*** Available data Section Begins ***
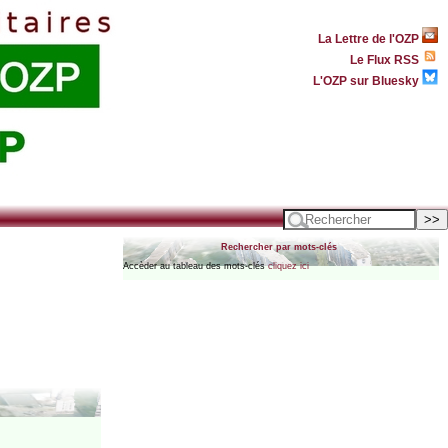
La Lettre de l'OZP
Le Flux RSS
L'OZP sur Bluesky
Rechercher par mots-clés
Accèder au tableau des mots-clés
cliquez ici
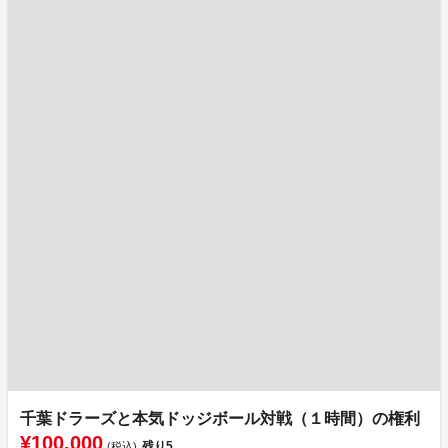
千葉ドラーズと本気ドッジボール対戦（１時間）の権利
¥100,000
残り
5
(税込)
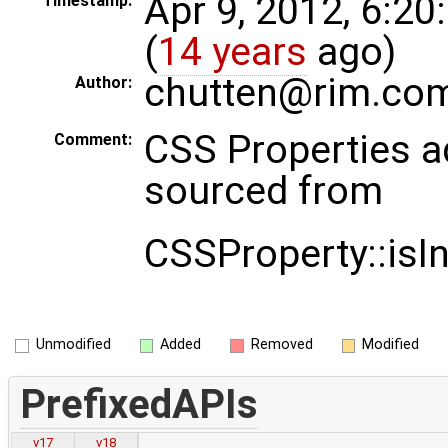
Apr 9, 2012, 6:2
Timestamp:
(
14 years
ago)
chutten@rim.co
Author:
CSS Properties 
Comment:
sourced from
CSSProperty::isI
Unmodified
Added
Removed
Modified
PrefixedAPIs
v17
v18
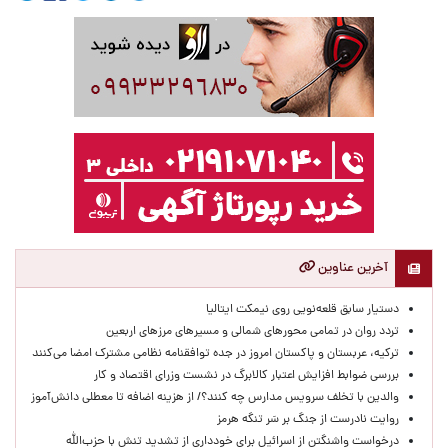
آخرین عناوین
دستیار سابق قلعه‌نویی روی نیمکت ایتالیا
تردد روان در تمامی محورهای شمالی و مسیرهای مرزهای اربعین
ترکیه، عربستان و پاکستان امروز در جده توافقنامه نظامی مشترک امضا می‌کنند
بررسی ضوابط افزایش اعتبار کالابرگ در نشست وزرای اقتصاد و کار
والدین با تخلف سرویس مدارس چه کنند؟/ از هزینه اضافه تا معطلی دانش‌آموز
روایت نادرست از جنگ بر سَر تنگه هرمز
درخواست واشنگتن از اسرائیل برای خودداری از تشدید تنش با حزب‌الله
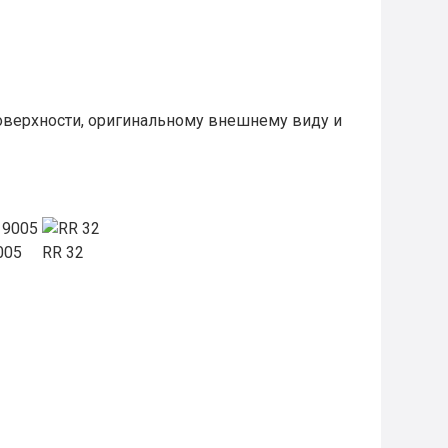
оверхности, оригинальному внешнему виду и
005
RR 32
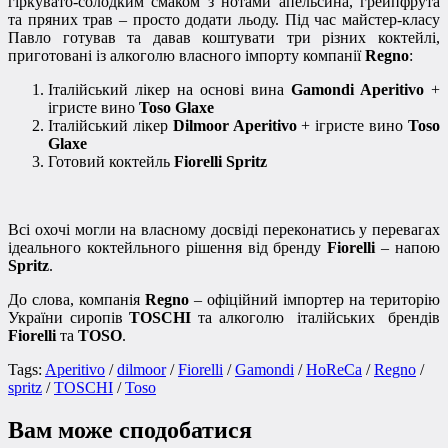
гіркувато-солодким смаком з нотами апельсина, грейпфрута
та пряних трав – просто додати льоду. Під час майстер-класу
Павло готував та давав коштувати три різних коктейлі,
приготовані із алкоголю власного імпорту компанії
Regno
:
Італійський лікер на основі вина
Gamondi Aperitivo
+
ігристе вино
Toso Glaxe
Італійський лікер
Dilmoor Aperitivo
+ ігристе вино
Toso
Glaxe
Готовий коктейль
Fiorelli Spritz
Всі охочі могли на власному досвіді переконатись у перевагах
ідеального коктейльного рішення від бренду
Fiorelli
– напою
Spritz
.
До слова, компанія
Regno
– офіційний імпортер на територію
України сиропів
TOSCHI
та алкоголю італійських брендів
Fiorelli
та
TOSO
.
Tags:
Aperitivo
/
dilmoor
/
Fiorelli
/
Gamondi
/
HoReCa
/
Regno
/
spritz
/
TOSCHI
/
Toso
Вам може сподобатися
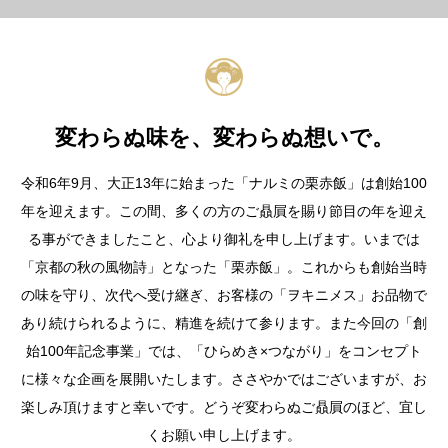
『京都新聞』に掲載されました。
2024
12
01
【令和6年度販売終了のお知らせ】
2024
11
24
変わらぬ味を、変わらぬ想いで。
EC販売終了のお知らせ
令和6年9月、大正13年に始まった「ナルミの栗赤飯」は創始100
2024
10
17
『朝日新聞』に掲載されました。
年を迎えます。この間、多くの方のご贔屓を賜り節目の年を迎え
る事ができましたこと、心より御礼を申し上げます。いまでは
2024
10
12
「京都の秋の風物詩」となった「栗赤飯」。これからも創始当時
特別包装紙が完成いたしました。
の味を守り、次代へ受け継ぎ、お客様の「ヲキニメス」お品物で
あり続けられるように、精進を続けて参ります。また今回の「創
始100年記念事業」では、「ひらめき×つながり」をコンセプト
に様々な企画を展開いたします。ささやかではございますが、お
楽しみ頂けますと幸いです。どうぞ変わらぬご贔屓のほど、宜し
くお願い申し上げます。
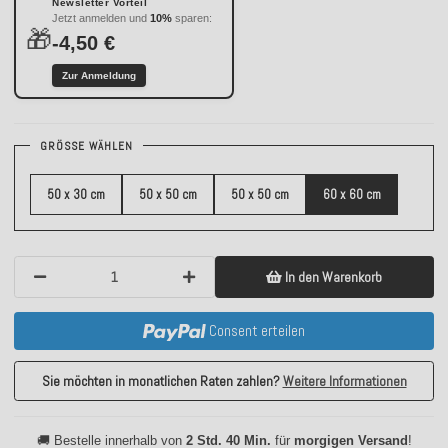
Newsletter Vorteil
Jetzt anmelden und
10%
sparen:
🎁
-4,50 €
Zur Anmeldung
GRÖSSE WÄHLEN
50 x 30 cm
50 x 50 cm
50 x 50 cm
60 x 60 cm
In den Warenkorb
Consent erteilen
Sie möchten in monatlichen Raten zahlen?
Weitere Informationen
🚚 Bestelle innerhalb von
2 Std. 40 Min.
für
morgigen Versand
!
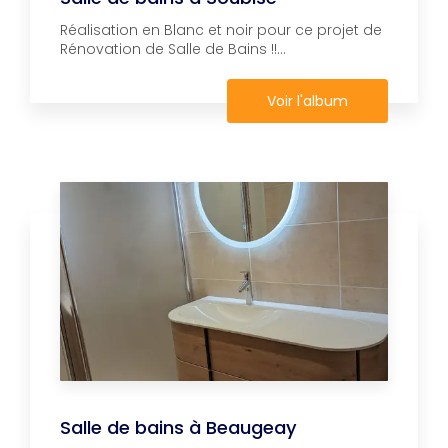
Réalisation en Blanc et noir pour ce projet de
Rénovation de Salle de Bains !!...
Voir l'album
Salle de bains à Beaugeay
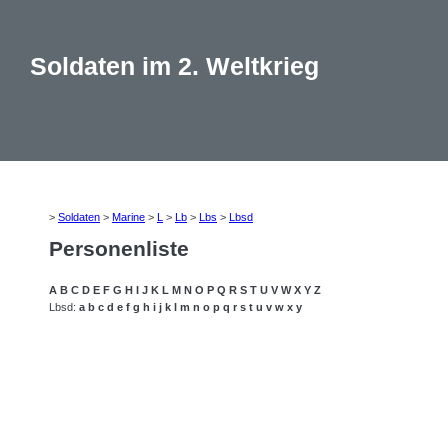
Soldaten im 2. Weltkrieg
>
Soldaten
>
Marine
>
L
>
Lb
>
Lbs
>
Lbsd
Personenliste
A
B
C
D
E
F
G
H
I
J
K
L
M
N
O
P
Q
R
S
T
U
V
W
X
Y
Z
Lbsd:
a
b
c
d
e
f
g
h
i
j
k
l
m
n
o
p
q
r
s
t
u
v
w
x
y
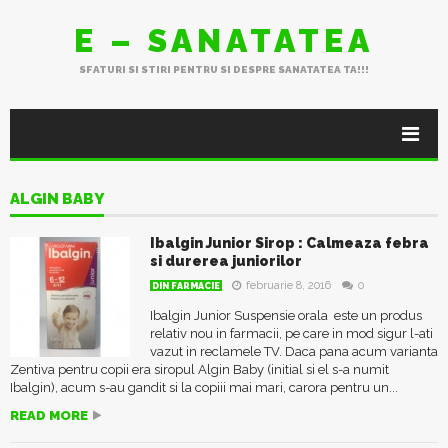
E – SANATATEA
SFATURI SI STIRI PENTRU SI DESPRE SANATATEA TA!!!
ALGIN BABY
Ibalgin Junior Sirop : Calmeaza febra
si durerea juniorilor
februarie 8, 2016
0
DIN FARMACIE
Ibalgin Junior Suspensie orala este un produs
relativ nou in farmacii, pe care in mod sigur l-ati
vazut in reclamele TV. Daca pana acum varianta
Zentiva pentru copii era siropul Algin Baby (initial si el s-a numit
Ibalgin), acum s-au gandit si la copiii mai mari, carora pentru un...
READ MORE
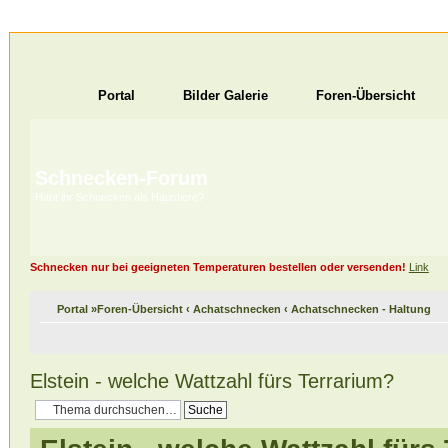
Portal
Bilder Galerie
Foren-Übersicht
Schnecken-Forum
Habt ihr Schnecken als Haustiere?
Schnecken nur bei geeigneten Temperaturen bestellen oder versenden!
Link
Portal
»
Foren-Übersicht
‹
Achatschnecken
‹
Achatschnecken - Haltung
Elstein - welche Wattzahl fürs Terrarium?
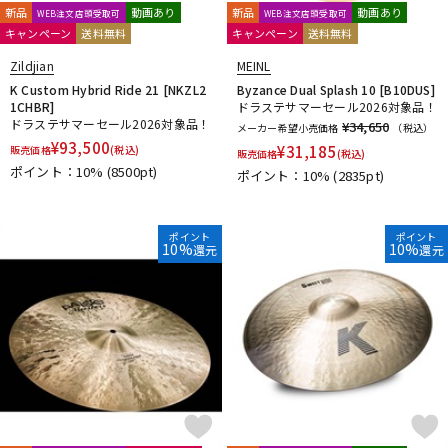
新品
動画あり
新品
動画あり
WEB注文店頭受取可
WEB注文店頭受取可
キャンペーン
送料無料
キャンペーン
送料無料
Zildjian
MEINL
K Custom Hybrid Ride 21 [NKZL2
Byzance Dual Splash 10 [B10DUS]
1CHBR]
ドラステサマーセール2026対象品！
ドラステサマーセール2026対象品！
¥34,650
メーカー希望小売価格
（税込）
¥
93,500
¥
31,185
販売価格
(税込)
販売価格
(税込)
ポイント：10%
(8500pt)
ポイント：10%
(2835pt)
ポイント
ポイント
10%
10%
還元
還元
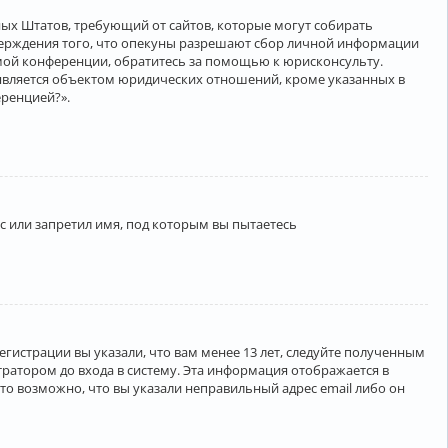
нённых Штатов, требующий от сайтов, которые могут собирать
верждения того, что опекуны разрешают сбор личной информации
амой конференции, обратитесь за помощью к юрисконсульту.
является объектом юридических отношений, кроме указанных в
еренцией?».
 или запретил имя, под которым вы пытаетесь
егистрации вы указали, что вам менее 13 лет, следуйте полученным
ратором до входа в систему. Эта информация отображается в
то возможно, что вы указали неправильный адрес email либо он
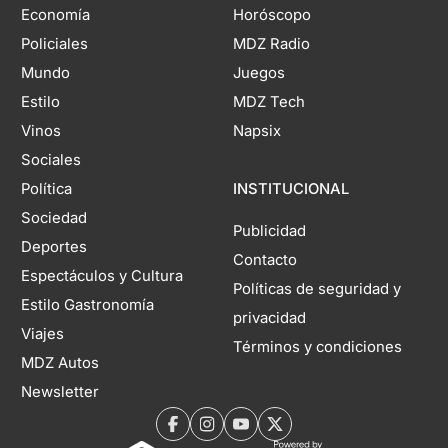
Economía
Horóscopo
Policiales
MDZ Radio
Mundo
Juegos
Estilo
MDZ Tech
Vinos
Napsix
Sociales
Política
INSTITUCIONAL
Sociedad
Publicidad
Deportes
Contacto
Espectáculos y Cultura
Políticas de seguridad y
Estilo Gastronomía
privacidad
Viajes
Términos y condiciones
MDZ Autos
Newsletter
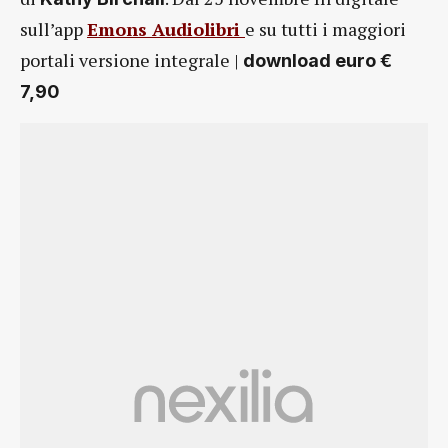
sull’app
Emons Audiolibri
e su tutti i maggiori
portali versione integrale |
download euro €
7,90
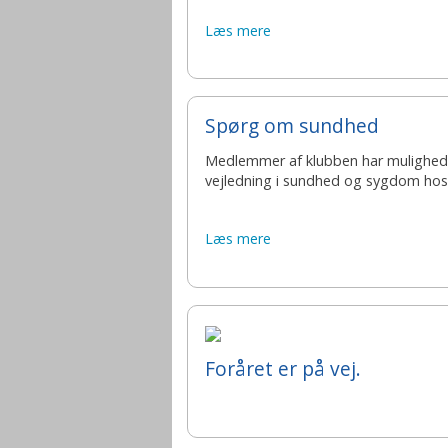
Læs mere
Spørg om sundhed
Medlemmer af klubben har mulighed
vejledning i sundhed og sygdom hos
Læs mere
Foråret er på vej.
*** Available data Section Ends ***
Task item:
Each record above must be returned exactly as written, with its pictures omitted.

Solution for this task:
La Lettre de l'OZP
Le Flux RSS
L'OZP sur Bluesky
Rechercher par mots-clés
Accèder au tableau des mots-clés
cliquez ici
千葉ドラーズと本気ドッジボール対戦（１時間）の権利
¥100,000
残り
5
(税込)
Apr 9, 2012, 6:2
Timestamp:
(
14 years
ago)
chutten@rim.co
Author:
CSS Properties 
Comment:
sourced from
CSSProperty::isI
Unmodified
Added
Removed
Modified
PrefixedAPIs
v17
v18
آخرین عناوین
دستیار سابق قلعه‌نویی روی نیمکت ایتالیا
تردد روان در تمامی محورهای شمالی و مسیرهای مرزهای اربعین
ترکیه، عربستان و پاکستان امروز در جده توافقنامه نظامی مشترک امضا می‌کنند
بررسی ضوابط افزایش اعتبار کالابرگ در نشست وزرای اقتصاد و کار
والدین با تخلف سرویس مدارس چه کنند؟/ از هزینه اضافه تا معطلی دانش‌آموز
روایت نادرست از جنگ بر سَر تنگه هرمز
درخواست واشنگتن از اسرائیل برای خودداری از تشدید تنش با حزب‌الله
оверхности, оригинальному внешнему виду и
005
RR 32
гіркувато-солодким смаком з нотами апельсина, грейпфрута
та пряних трав – просто додати льоду. Під час майстер-класу
Павло готував та давав коштувати три різних коктейлі,
приготовані із алкоголю власного імпорту компанії
Regno
:
Італійський лікер на основі вина
Gamondi Aperitivo
+
ігристе вино
Toso Glaxe
Італійський лікер
Dilmoor Aperitivo
+ ігристе вино
Toso
Glaxe
Готовий коктейль
Fiorelli Spritz
Всі охочі могли на власному досвіді переконатись у перевагах
ідеального коктейльного рішення від бренду
Fiorelli
– напою
Spritz
.
До слова, компанія
Regno
– офіційний імпортер на територію
України сиропів
TOSCHI
та алкоголю італійських брендів
Fiorelli
та
TOSO
.
Tags:
Aperitivo
/
dilmoor
/
Fiorelli
/
Gamondi
/
HoReCa
/
Regno
/
spritz
/
TOSCHI
/
Toso
Вам може сподобатися
『京都新聞』に掲載されました。
2024
12
01
【令和6年度販売終了のお知らせ】
2024
11
24
変わらぬ味を、変わらぬ想いで。
EC販売終了のお知らせ
令和6年9月、大正13年に始まった「ナルミの栗赤飯」は創始100
2024
10
17
『朝日新聞』に掲載されました。
年を迎えます。この間、多くの方のご贔屓を賜り節目の年を迎え
る事ができましたこと、心より御礼を申し上げます。いまでは
2024
10
12
「京都の秋の風物詩」となった「栗赤飯」。これからも創始当時
特別包装紙が完成いたしました。
の味を守り、次代へ受け継ぎ、お客様の「ヲキニメス」お品物で
あり続けられるように、精進を続けて参ります。また今回の「創
始100年記念事業」では、「ひらめき×つながり」をコンセプト
に様々な企画を展開いたします。ささやかではございますが、お
楽しみ頂けますと幸いです。どうぞ変わらぬご贔屓のほど、宜し
くお願い申し上げます。
Newsletter Vorteil
Jetzt anmelden und
10%
sparen:
🎁
-4,50 €
Zur Anmeldung
GRÖSSE WÄHLEN
50 x 30 cm
50 x 50 cm
50 x 50 cm
60 x 60 cm
In den Warenkorb
Consent erteilen
Sie möchten in monatlichen Raten zahlen?
Weitere Informationen
🚚 Bestelle innerhalb von
2 Std. 40 Min.
für
morgigen Versand
!
Réalisation en Blanc et noir pour ce projet de
Rénovation de Salle de Bains !!...
Voir l'album
Salle de bains à Beaugeay
Soldaten im 2. Weltkrieg
>
Soldaten
>
Marine
>
L
>
Lb
>
Lbs
>
Lbsd
Personenliste
A
B
C
D
E
F
G
H
I
J
K
L
M
N
O
P
Q
R
S
T
U
V
W
X
Y
Z
Lbsd:
a
b
c
d
e
f
g
h
i
j
k
l
m
n
o
p
q
r
s
t
u
v
w
x
y
E – SANATATEA
SFATURI SI STIRI PENTRU SI DESPRE SANATATEA TA!!!
ALGIN BABY
Ibalgin Junior Sirop : Calmeaza febra
si durerea juniorilor
februarie 8, 2016
0
DIN FARMACIE
Ibalgin Junior Suspensie orala este un produs
relativ nou in farmacii, pe care in mod sigur l-ati
vazut in reclamele TV. Daca pana acum varianta
Zentiva pentru copii era siropul Algin Baby (initial si el s-a numit
Ibalgin), acum s-au gandit si la copiii mai mari, carora pentru un...
READ MORE
Portal
Bilder Galerie
Foren-Übersicht
Schnecken-Forum
Habt ihr Schnecken als Haustiere?
Schnecken nur bei geeigneten Temperaturen bestellen oder versenden!
Link
Portal
»
Foren-Übersicht
‹
Achatschnecken
‹
Achatschnecken - Haltung
Elstein - welche Wattzahl fürs Terrarium?
新品
動画あり
新品
動画あり
WEB注文店頭受取可
WEB注文店頭受取可
キャンペーン
送料無料
キャンペーン
送料無料
Zildjian
MEINL
K Custom Hybrid Ride 21 [NKZL2
Byzance Dual Splash 10 [B10DUS]
1CHBR]
ドラステサマーセール2026対象品！
ドラステサマーセール2026対象品！
¥34,650
メーカー希望小売価格
（税込）
¥
93,500
¥
31,185
販売価格
(税込)
販売価格
(税込)
ポイント：10%
(8500pt)
ポイント：10%
(2835pt)
ポイント
ポイント
10%
10%
還元
還元
нённых Штатов, требующий от сайтов, которые могут собирать
верждения того, что опекуны разрешают сбор личной информации
амой конференции, обратитесь за помощью к юрисконсульту.
является объектом юридических отношений, кроме указанных в
еренцией?».
 или запретил имя, под которым вы пытаетесь
егистрации вы указали, что вам менее 13 лет, следуйте полученным
ратором до входа в систему. Эта информация отображается в
то возможно, что вы указали неправильный адрес email либо он
Economía
Horóscopo
Policiales
MDZ Radio
Mundo
Juegos
Estilo
MDZ Tech
Vinos
Napsix
Sociales
Política
INSTITUCIONAL
Sociedad
Publicidad
Deportes
Contacto
Espectáculos y Cultura
Políticas de seguridad y
Estilo Gastronomía
privacidad
Viajes
Términos y condiciones
MDZ Autos
Newsletter
sull’app
Emons Audiolibri
e su tutti i maggiori
portali versione integrale |
download euro €
7,90
Læs mere
Spørg om sundhed
Medlemmer af klubben har mulighed
vejledning i sundhed og sygdom hos
Læs mere
Foråret er på vej.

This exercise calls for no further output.